Arcane Review: Alternative Canon Done Right


Two months ago, ‘Arcane’ dropped and took the world by force. The animated steampunk series is a League of Legends adaptation that debuts a few show-exclusive characters, most notably the villainous kingpin Silco.

For people who don’t play League, ‘Arcane’ sets itself apart as an alternative canon to its video game predecessor – and it does it right, something that isn’t always the case for TV and film adaptations.

‘Arcane’ catches the viewer’s undivided attention within the first few minutes of the pilot episode and consistently maintains it throughout the course of the tumultuous, action-packed storyline. Beloved League legends roam the streets of the undercity and maneuver testy politics in the edifices of Piltover as the two worlds collide with explosive consequences.

Viktor, a chronically ill Hextech inventor with a progressive disability, straddles both as undercity stock working far above the poisoned squalor of his original home. He and his research partner Jayce face various moral dilemmas as they make the push for progress, at great cost to themselves, particularly Viktor. An aged-up Ekko, a far cry from the young boy introduced at the start of the series, takes the helm of the Firelights, an undercity rebel group, with unabashed swagger and style.

Caitlyn, the posh rifle-wielding daughter of a prominent council member in Piltover, finds her bearings in the undercity as Vi, tattooed and grisled from her formative years in the undercity and subsequently in prison, shows her the ropes. While the two women initially find each other at odds, they soon form a strong sapphic bond that defies the strictures of their respective differences in social status and upbringing. Korra and Asami from ‘Legend of Korra’ and Adora and Catra (and many more) from ‘She-Ra’ walked so Caitlyn and Vi could run.

The unique art style, bombastic musical score, and thorough character development flourish the compact plot, which largely centers around the estrangement of Vi and her younger sister Powder, aka Jinx. The tragedy of Jinx lies in her inability to reconcile her younger self, Powder, with her present self. The inclusion of Silco is necessary to piece together Jinx’s elusive backstory while still maintaining congruence with the original canon of League, a feat that Arcane managed to pull off seamlessly.

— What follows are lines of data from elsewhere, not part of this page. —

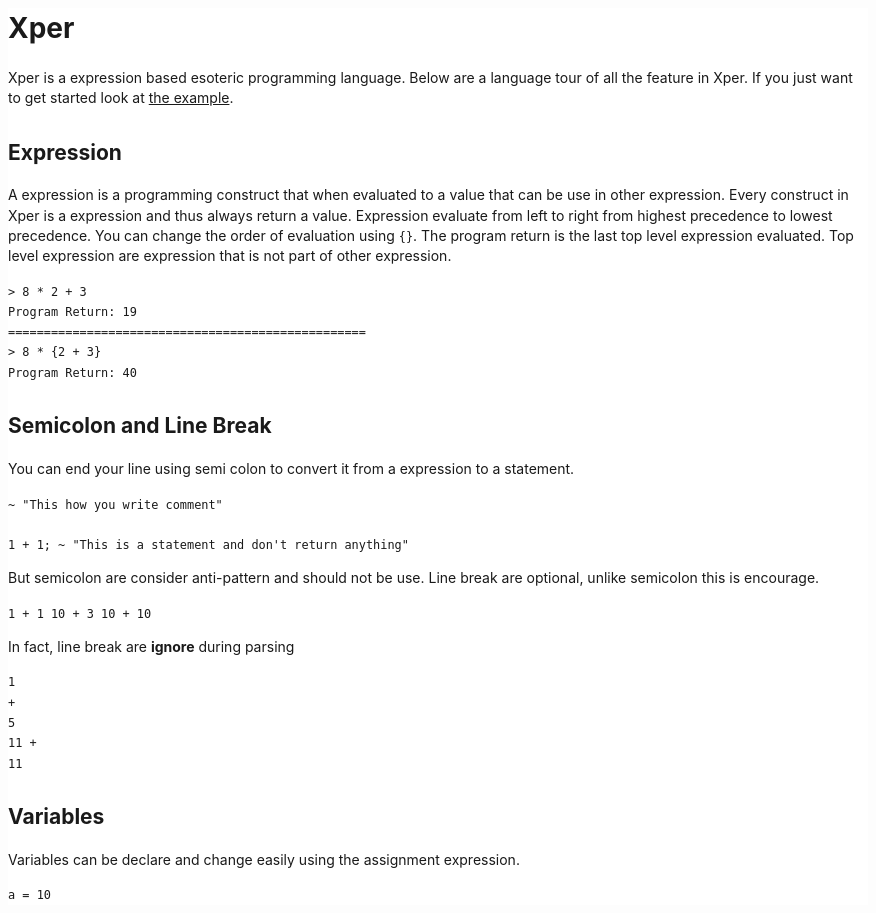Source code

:# Xper

Xper is a expression based esoteric programming language. Below are a language tour of all the feature in Xper. If you just want to get started look at [the example](/EXAMPLE.md).

## Expression

A expression is a programming construct that when evaluated to a value that can be use in other expression. Every construct in Xper is a expression and thus always return a value. Expression evaluate from left to right from highest precedence to lowest precedence. You can change the order of evaluation using `{}`. The program return is the last top level expression evaluated. Top level expression are expression that is not part of other expression.

```
> 8 * 2 + 3
Program Return: 19
==================================================
> 8 * {2 + 3}
Program Return: 40
```

## Semicolon and Line Break

You can end your line using semi colon to convert it from a expression to a statement.

```
~ "This how you write comment"

1 + 1; ~ "This is a statement and don't return anything"
```

But semicolon are consider anti-pattern and should not be use. Line break are optional, unlike semicolon this is encourage.

```
1 + 1 10 + 3 10 + 10
```

In fact, line break are **ignore** during parsing

```
1
+
5
11 +
11
```

## Variables

Variables can be declare and change easily using the assignment expression.

```
a = 10
```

Jinx’s mental health issues are spurred on by Silco, who took on the role of her adoptive father at the end of the third episode and psychologically groomed her to become an explosive human weapon as a means to meet his nefarious ends. In the backdrop of this central conflict, mounting tensions between the elites of Piltover and the vagabonds of the undercity rise to a dramatic crescendo and abruptly halt with a jaw-dropping cliffhanger that leaves the viewer teetering on the razor thin edge of Jinx’s deteriorating mental health.

When done right, TV and film adaptations embellish the canon of the original source material, not detract from it or contradict it. In the span of only nine episodes, Arcane succeeded and kept its viewers braced for the second season.